▸ Problem statement:
All that is needed is every record, duplicated exactly.

(Stored data)
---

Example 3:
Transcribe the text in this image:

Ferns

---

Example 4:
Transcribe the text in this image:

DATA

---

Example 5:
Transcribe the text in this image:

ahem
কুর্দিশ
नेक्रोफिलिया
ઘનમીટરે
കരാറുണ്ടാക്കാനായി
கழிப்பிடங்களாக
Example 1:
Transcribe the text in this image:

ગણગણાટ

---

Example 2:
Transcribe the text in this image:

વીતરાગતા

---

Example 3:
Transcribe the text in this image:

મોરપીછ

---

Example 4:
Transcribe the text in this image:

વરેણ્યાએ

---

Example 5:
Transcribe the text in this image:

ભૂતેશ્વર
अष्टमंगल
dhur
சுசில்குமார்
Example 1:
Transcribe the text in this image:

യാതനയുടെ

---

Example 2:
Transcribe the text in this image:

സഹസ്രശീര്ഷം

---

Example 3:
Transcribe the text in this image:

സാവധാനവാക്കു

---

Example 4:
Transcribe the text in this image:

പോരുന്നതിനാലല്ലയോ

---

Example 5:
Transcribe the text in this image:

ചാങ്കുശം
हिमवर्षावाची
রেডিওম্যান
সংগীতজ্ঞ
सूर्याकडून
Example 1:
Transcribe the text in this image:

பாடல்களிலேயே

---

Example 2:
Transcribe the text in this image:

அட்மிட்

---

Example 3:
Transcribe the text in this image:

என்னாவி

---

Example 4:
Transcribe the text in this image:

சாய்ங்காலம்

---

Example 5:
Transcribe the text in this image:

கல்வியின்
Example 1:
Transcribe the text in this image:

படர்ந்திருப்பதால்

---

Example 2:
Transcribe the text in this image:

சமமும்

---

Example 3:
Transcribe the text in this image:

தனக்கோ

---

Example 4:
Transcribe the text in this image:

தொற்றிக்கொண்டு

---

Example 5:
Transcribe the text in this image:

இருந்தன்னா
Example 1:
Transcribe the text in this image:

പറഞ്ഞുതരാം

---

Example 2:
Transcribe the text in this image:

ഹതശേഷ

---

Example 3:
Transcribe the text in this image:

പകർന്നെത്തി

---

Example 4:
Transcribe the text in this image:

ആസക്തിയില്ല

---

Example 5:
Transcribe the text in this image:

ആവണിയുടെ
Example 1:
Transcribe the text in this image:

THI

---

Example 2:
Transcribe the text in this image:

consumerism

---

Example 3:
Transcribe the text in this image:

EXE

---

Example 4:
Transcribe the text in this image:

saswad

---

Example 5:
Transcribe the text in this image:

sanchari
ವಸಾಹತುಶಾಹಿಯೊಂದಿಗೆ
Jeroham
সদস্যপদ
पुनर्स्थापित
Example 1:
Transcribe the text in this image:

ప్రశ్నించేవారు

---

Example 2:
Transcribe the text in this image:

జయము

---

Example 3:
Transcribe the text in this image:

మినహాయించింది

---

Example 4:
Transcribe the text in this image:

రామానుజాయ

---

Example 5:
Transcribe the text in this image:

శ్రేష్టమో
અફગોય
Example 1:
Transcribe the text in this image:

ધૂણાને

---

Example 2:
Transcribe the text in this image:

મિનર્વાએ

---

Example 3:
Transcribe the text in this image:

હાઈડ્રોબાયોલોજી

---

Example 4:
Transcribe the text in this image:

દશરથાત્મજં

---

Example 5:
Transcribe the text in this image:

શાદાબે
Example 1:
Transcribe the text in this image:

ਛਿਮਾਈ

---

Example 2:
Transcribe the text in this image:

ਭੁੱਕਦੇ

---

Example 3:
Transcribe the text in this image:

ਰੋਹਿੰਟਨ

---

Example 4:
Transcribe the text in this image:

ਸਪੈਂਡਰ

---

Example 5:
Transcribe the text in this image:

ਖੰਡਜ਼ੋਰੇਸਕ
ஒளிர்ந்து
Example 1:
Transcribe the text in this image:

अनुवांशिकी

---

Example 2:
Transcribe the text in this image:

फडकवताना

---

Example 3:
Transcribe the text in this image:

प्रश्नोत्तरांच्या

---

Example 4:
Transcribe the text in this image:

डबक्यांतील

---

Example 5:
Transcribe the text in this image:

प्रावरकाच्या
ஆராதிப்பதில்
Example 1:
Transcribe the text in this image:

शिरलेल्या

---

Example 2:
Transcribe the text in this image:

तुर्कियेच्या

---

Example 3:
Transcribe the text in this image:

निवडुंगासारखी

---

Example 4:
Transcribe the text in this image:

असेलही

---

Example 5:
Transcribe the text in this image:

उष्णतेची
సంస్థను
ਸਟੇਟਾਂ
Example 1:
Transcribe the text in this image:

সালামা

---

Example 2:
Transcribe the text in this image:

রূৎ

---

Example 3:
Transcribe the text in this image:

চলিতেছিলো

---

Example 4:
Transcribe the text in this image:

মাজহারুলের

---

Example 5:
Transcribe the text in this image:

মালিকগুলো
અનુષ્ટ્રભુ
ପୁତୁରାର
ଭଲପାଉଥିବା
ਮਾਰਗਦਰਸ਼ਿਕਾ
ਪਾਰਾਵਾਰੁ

▸ Exercise response:
---

Example 3:
Transcribe the text in this image:

Ferns

---

Example 4:
Transcribe the text in this image:

DATA

---

Example 5:
Transcribe the text in this image:

ahem
কুর্দিশ
नेक्रोफिलिया
ઘનમીટરે
കരാറുണ്ടാക്കാനായി
கழிப்பிடங்களாக
Example 1:
Transcribe the text in this image:

ગણગણાટ

---

Example 2:
Transcribe the text in this image:

વીતરાગતા

---

Example 3:
Transcribe the text in this image:

મોરપીછ

---

Example 4:
Transcribe the text in this image:

વરેણ્યાએ

---

Example 5:
Transcribe the text in this image:

ભૂતેશ્વર
अष्टमंगल
dhur
சுசில்குமார்
Example 1:
Transcribe the text in this image:

യാതനയുടെ

---

Example 2:
Transcribe the text in this image:

സഹസ്രശീര്ഷം

---

Example 3:
Transcribe the text in this image:

സാവധാനവാക്കു

---

Example 4:
Transcribe the text in this image:

പോരുന്നതിനാലല്ലയോ

---

Example 5:
Transcribe the text in this image:

ചാങ്കുശം
हिमवर्षावाची
রেডিওম্যান
সংগীতজ্ঞ
सूर्याकडून
Example 1:
Transcribe the text in this image:

பாடல்களிலேயே

---

Example 2:
Transcribe the text in this image:

அட்மிட்

---

Example 3:
Transcribe the text in this image:

என்னாவி

---

Example 4:
Transcribe the text in this image:

சாய்ங்காலம்

---

Example 5:
Transcribe the text in this image:

கல்வியின்
Example 1:
Transcribe the text in this image:

படர்ந்திருப்பதால்

---

Example 2:
Transcribe the text in this image:

சமமும்

---

Example 3:
Transcribe the text in this image:

தனக்கோ

---

Example 4:
Transcribe the text in this image:

தொற்றிக்கொண்டு

---

Example 5:
Transcribe the text in this image:

இருந்தன்னா
Example 1:
Transcribe the text in this image:

പറഞ്ഞുതരാം

---

Example 2:
Transcribe the text in this image:

ഹതശേഷ

---

Example 3:
Transcribe the text in this image:

പകർന്നെത്തി

---

Example 4:
Transcribe the text in this image:

ആസക്തിയില്ല

---

Example 5:
Transcribe the text in this image:

ആവണിയുടെ
Example 1:
Transcribe the text in this image:

THI

---

Example 2:
Transcribe the text in this image:

consumerism

---

Example 3:
Transcribe the text in this image:

EXE

---

Example 4:
Transcribe the text in this image:

saswad

---

Example 5:
Transcribe the text in this image:

sanchari
ವಸಾಹತುಶಾಹಿಯೊಂದಿಗೆ
Jeroham
সদস্যপদ
पुनर्स्थापित
Example 1:
Transcribe the text in this image:

ప్రశ్నించేవారు

---

Example 2:
Transcribe the text in this image:

జయము

---

Example 3:
Transcribe the text in this image:

మినహాయించింది

---

Example 4:
Transcribe the text in this image:

రామానుజాయ

---

Example 5:
Transcribe the text in this image:

శ్రేష్టమో
અફગોય
Example 1:
Transcribe the text in this image:

ધૂણાને

---

Example 2:
Transcribe the text in this image:

મિનર્વાએ

---

Example 3:
Transcribe the text in this image:

હાઈડ્રોબાયોલોજી

---

Example 4:
Transcribe the text in this image:

દશરથાત્મજં

---

Example 5:
Transcribe the text in this image:

શાદાબે
Example 1:
Transcribe the text in this image:

ਛਿਮਾਈ

---

Example 2:
Transcribe the text in this image:

ਭੁੱਕਦੇ

---

Example 3:
Transcribe the text in this image:

ਰੋਹਿੰਟਨ

---

Example 4:
Transcribe the text in this image:

ਸਪੈਂਡਰ

---

Example 5:
Transcribe the text in this image:

ਖੰਡਜ਼ੋਰੇਸਕ
ஒளிர்ந்து
Example 1:
Transcribe the text in this image:

अनुवांशिकी

---

Example 2:
Transcribe the text in this image:

फडकवताना

---

Example 3:
Transcribe the text in this image:

प्रश्नोत्तरांच्या

---

Example 4:
Transcribe the text in this image:

डबक्यांतील

---

Example 5:
Transcribe the text in this image:

प्रावरकाच्या
ஆராதிப்பதில்
Example 1:
Transcribe the text in this image:

शिरलेल्या

---

Example 2:
Transcribe the text in this image:

तुर्कियेच्या

---

Example 3:
Transcribe the text in this image:

निवडुंगासारखी

---

Example 4:
Transcribe the text in this image:

असेलही

---

Example 5:
Transcribe the text in this image:

उष्णतेची
సంస్థను
ਸਟੇਟਾਂ
Example 1:
Transcribe the text in this image:

সালামা

---

Example 2:
Transcribe the text in this image:

রূৎ

---

Example 3:
Transcribe the text in this image:

চলিতেছিলো

---

Example 4:
Transcribe the text in this image:

মাজহারুলের

---

Example 5:
Transcribe the text in this image:

মালিকগুলো
અનુષ્ટ્રભુ
ପୁତୁରାର
ଭଲପାଉଥିବା
ਮਾਰਗਦਰਸ਼ਿਕਾ
ਪਾਰਾਵਾਰੁ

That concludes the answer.